Toil: the silent killer of engineering teams

The book defines toil as manual, repetitive, automatable work that scales linearly with service growth and has no enduring value. Think: manually restarting a service, hand-editing config files, running the same diagnostic steps every time an alert fires.

The key insight isn’t that toil is bad (everyone knows that). It’s that toil is a budget problem, not a discipline problem. Google’s rule: SREs should spend no more than 50% of their time on operational work. If toil creeps above that, something is structurally wrong and needs engineering effort to fix.

This reframing matters. It’s not “we should automate more” (vague, easy to ignore). It’s “we have a hard cap on ops work, and if we exceed it, we stop doing other things until we fix it.” That’s a policy with teeth.

The four golden signals

When it comes to monitoring, the book cuts through the noise with four metrics that matter for any service:

Latency — how long requests take (distinguish between successful and failed requests)
Traffic — how much demand is hitting your system
Errors — the rate of failed requests
Saturation — how full your service is (CPU, memory, disk, connections)

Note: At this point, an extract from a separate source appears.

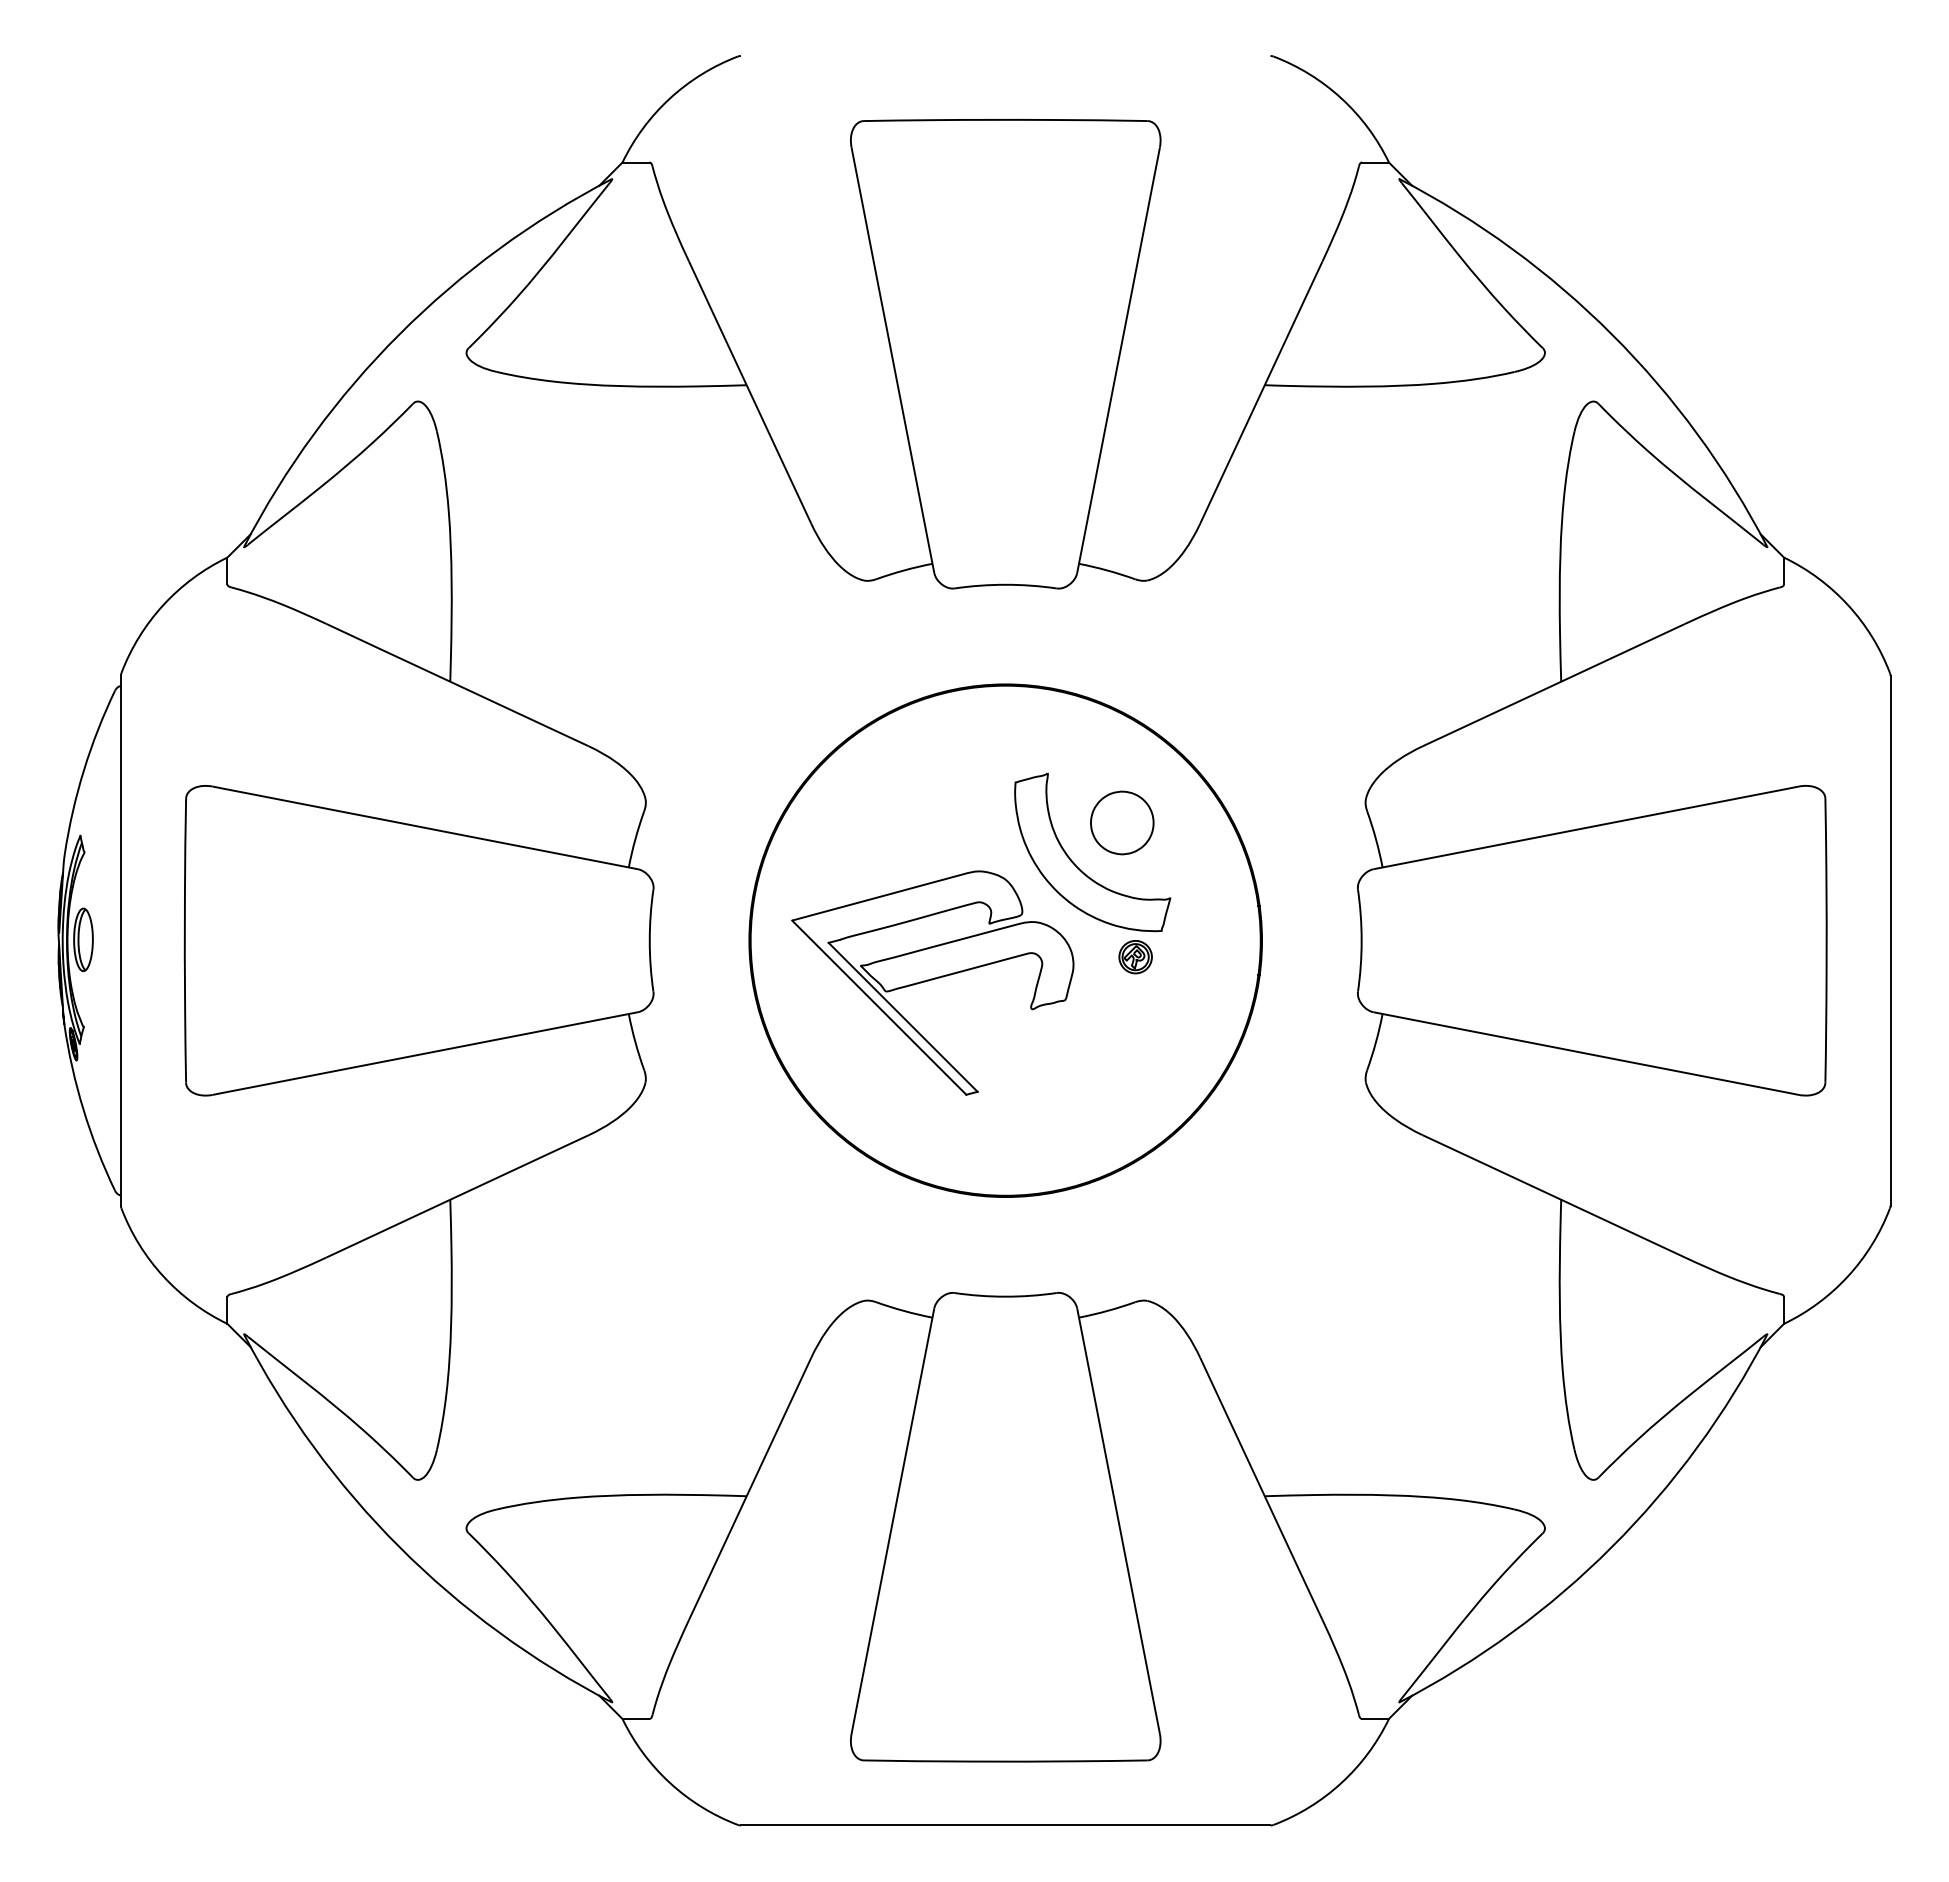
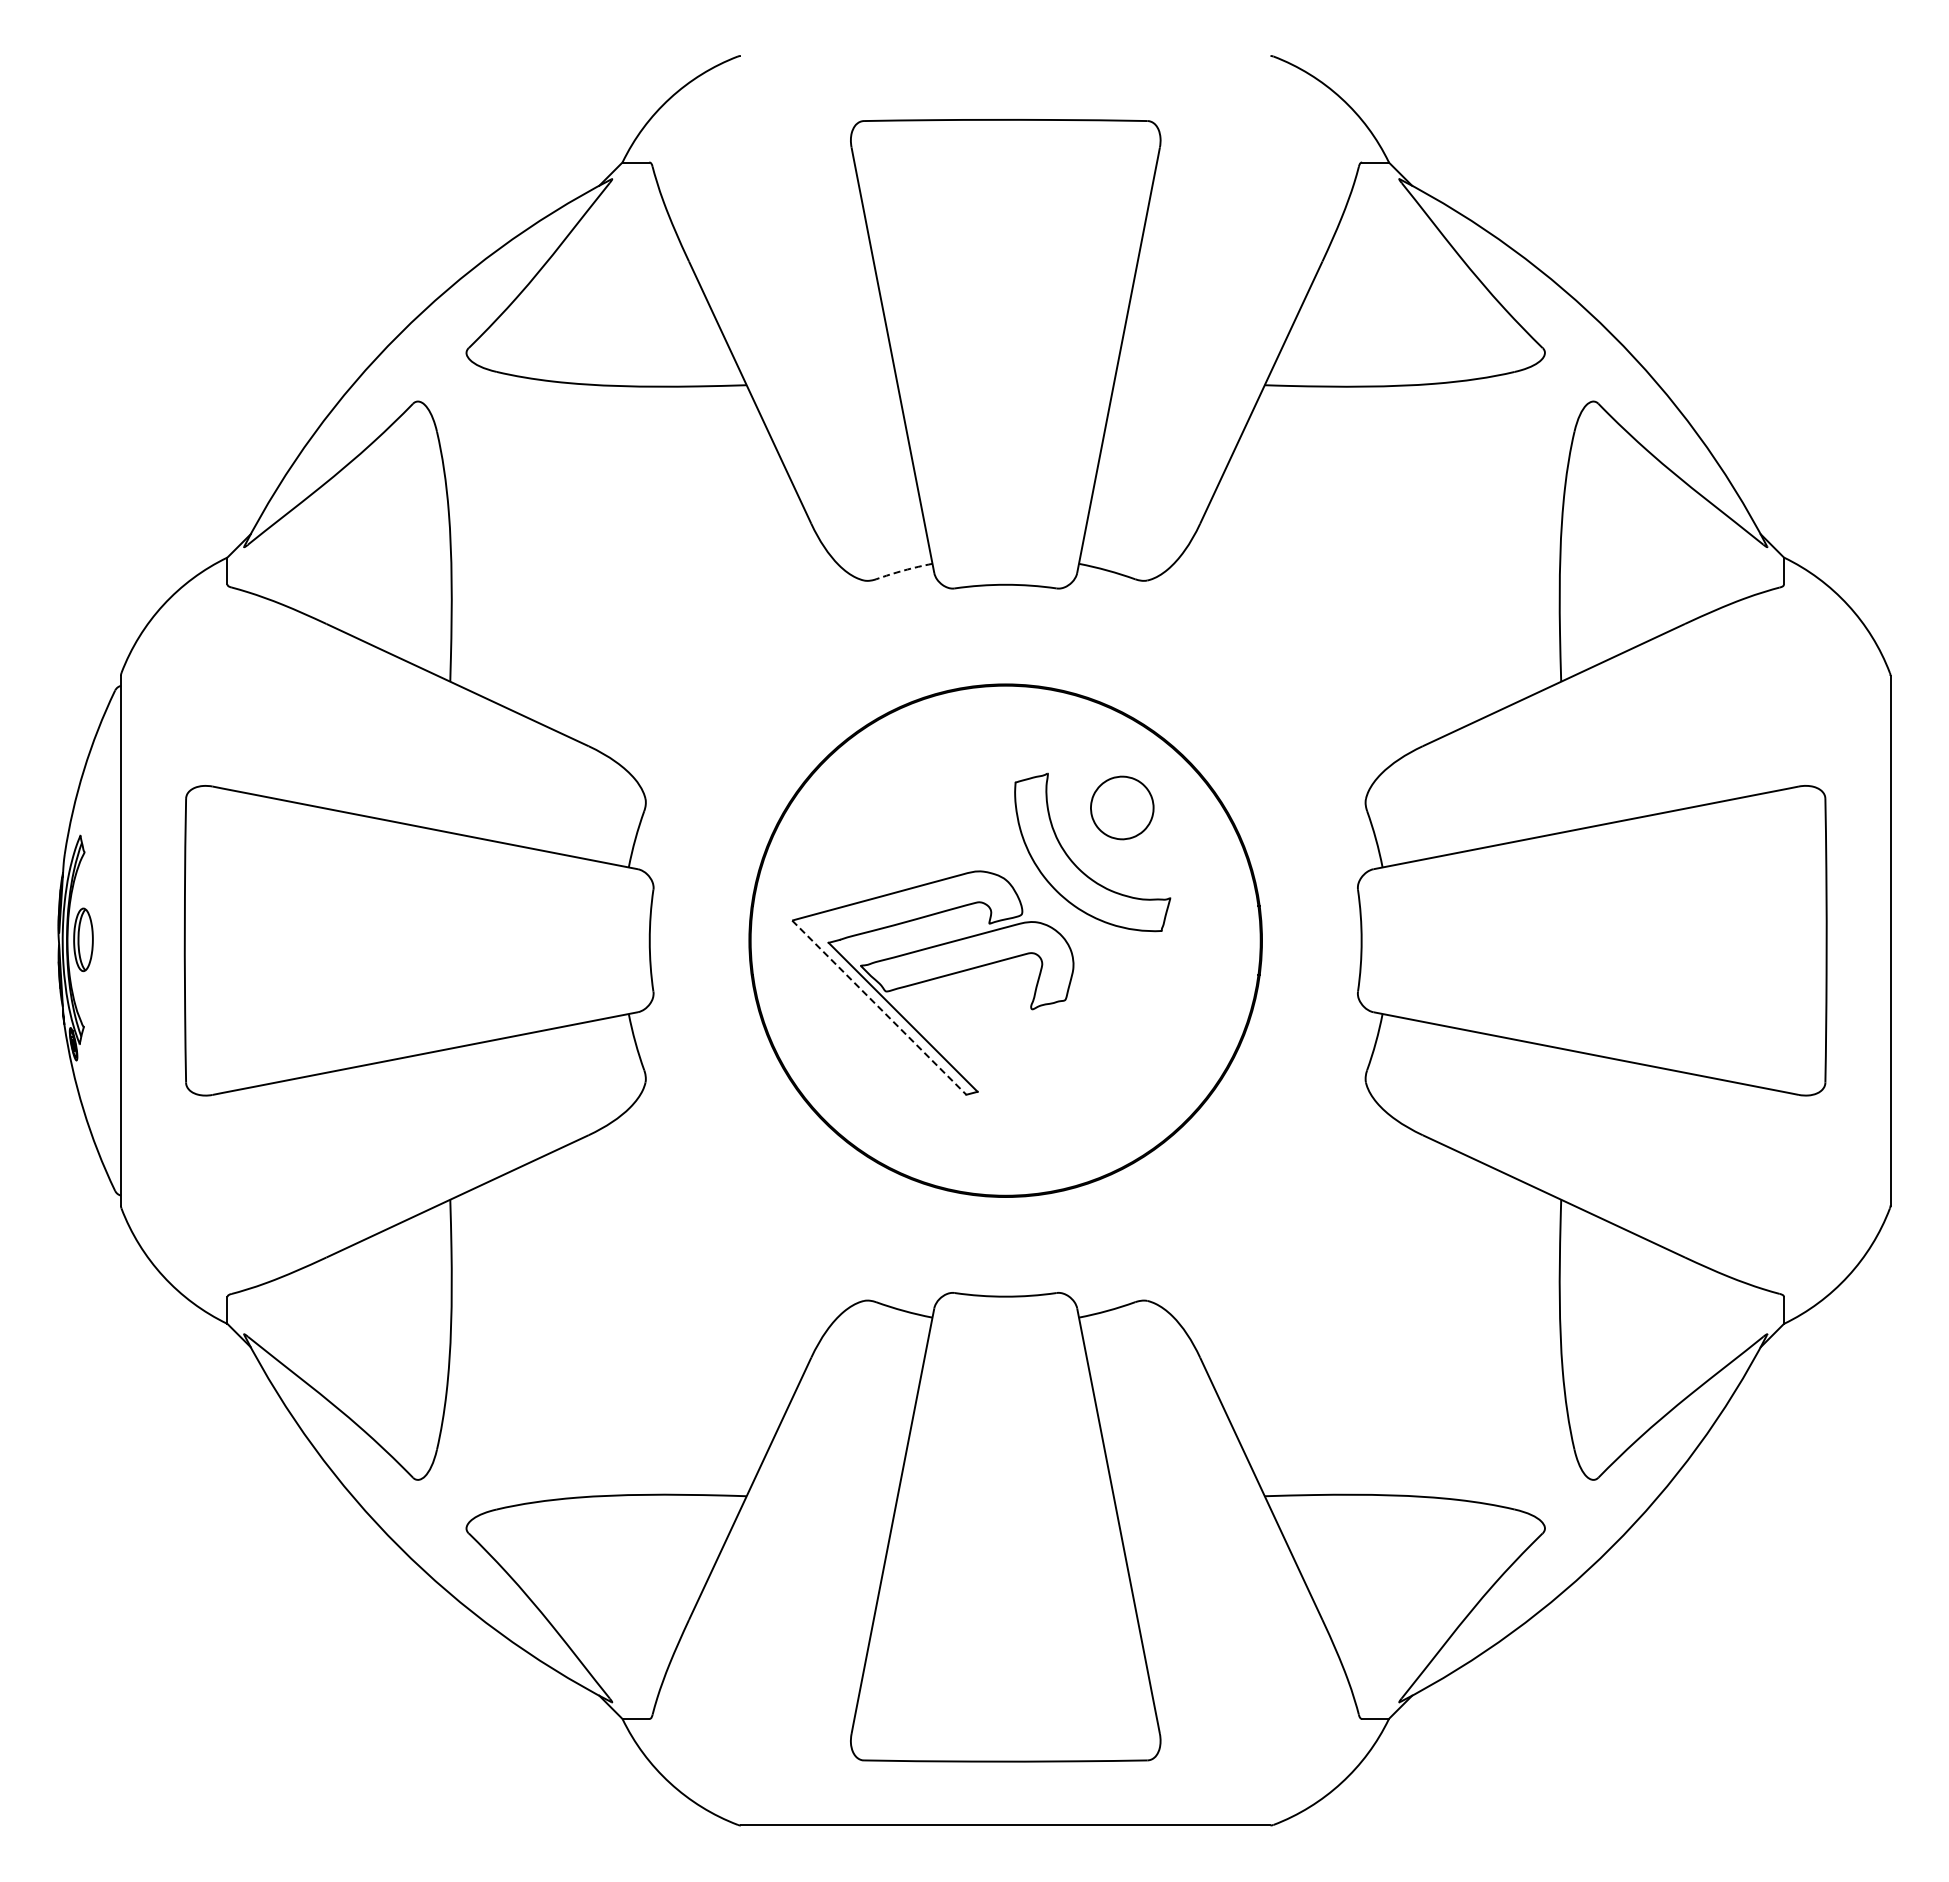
arc at (904, 570): solid -> dashed
part at (1122, 822) position: (1122, 822) -> (1122, 807)
part at (1135, 957): present -> none
line at (879, 1008): solid -> dashed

If you’re drowning in dashboards and alerts, start here. These four signals cover the vast majority of what you need to know about a service’s health. Everything else is detail.

The book’s stance on alerting is equally sharp: every alert should be actionable, and every page should require human intelligence. If an alert fires and the response is always “restart the service,” that’s not an alert—that’s an automation opportunity.

The cultural shift that makes it all work

The technical concepts are valuable, but the organizational ideas are what make SRE actually sustainable.

Blameless postmortems are the foundation. When something breaks, you write up what happened, what the impact was, and what you’ll do to prevent it—without pointing fingers at individuals. The goal is to fix the system, not punish the person. This sounds obvious, but it’s remarkably hard to do in practice. The book provides concrete templates and examples of how Google structures these reviews.

The reasoning is simple: if people fear blame, they hide mistakes. If they hide mistakes, you can’t learn from them. If you can’t learn, the same failures keep happening.

The SRE role itself is a cultural statement. SREs are software engineers who happen to work on reliability—not ops people who learned to code. The distinction matters because it means SREs are expected to write code that eliminates their own operational burden. If you’re doing the same manual task repeatedly, your job is to automate yourself out of it.

The 50% rule enforces this: at least half of an SRE’s time should go toward engineering projects (building tools, improving automation, reducing toil). If ops work consistently exceeds 50%, the team pushes back—either by handing operational load back to the development team or by staffing up.

Who should read this

If you run production systems—or build software that other people run—this book will change how you think about reliability, on-call, and the relationship between development and operations.

It’s long. It’s dense in places. Not every chapter will apply to your situation (some are very Google-specific). But the core ideas—error budgets, SLOs, toil management, blameless culture—are universally applicable and will make your systems and your team more resilient.

Read it if you’ve ever been in a meeting where product wants to ship faster and ops wants to slow down. The error budget framework alone is worth the read.